→ WHAT THIS TASK INVOLVES:
Nothing but the lines holding the string "croce" should appear in the answer. Copy them from the entries.

+++

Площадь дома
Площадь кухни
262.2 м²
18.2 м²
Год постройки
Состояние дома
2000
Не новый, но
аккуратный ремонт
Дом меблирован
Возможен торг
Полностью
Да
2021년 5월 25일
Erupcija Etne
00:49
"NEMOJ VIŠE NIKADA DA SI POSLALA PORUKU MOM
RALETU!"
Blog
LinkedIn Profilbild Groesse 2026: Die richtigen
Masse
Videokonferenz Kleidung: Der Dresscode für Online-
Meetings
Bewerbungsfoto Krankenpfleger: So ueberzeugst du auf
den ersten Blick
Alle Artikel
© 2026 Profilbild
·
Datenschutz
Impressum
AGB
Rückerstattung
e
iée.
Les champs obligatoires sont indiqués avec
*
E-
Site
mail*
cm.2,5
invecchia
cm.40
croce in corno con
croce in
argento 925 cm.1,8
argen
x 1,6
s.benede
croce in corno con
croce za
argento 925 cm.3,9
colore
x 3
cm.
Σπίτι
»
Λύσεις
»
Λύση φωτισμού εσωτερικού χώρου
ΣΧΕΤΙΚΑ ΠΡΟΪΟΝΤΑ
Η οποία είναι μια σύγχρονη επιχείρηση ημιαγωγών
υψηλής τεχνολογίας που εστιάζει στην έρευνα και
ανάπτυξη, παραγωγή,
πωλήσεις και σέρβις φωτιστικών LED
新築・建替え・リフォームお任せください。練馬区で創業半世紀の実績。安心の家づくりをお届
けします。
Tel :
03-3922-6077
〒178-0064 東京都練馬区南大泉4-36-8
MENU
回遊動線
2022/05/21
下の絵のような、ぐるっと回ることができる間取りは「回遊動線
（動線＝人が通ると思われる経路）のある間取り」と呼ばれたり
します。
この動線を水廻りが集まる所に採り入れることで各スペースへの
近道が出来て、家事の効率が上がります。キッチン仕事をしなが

+++

→ ANSWER AREA:
croce in corno con
croce in
croce in corno con
croce za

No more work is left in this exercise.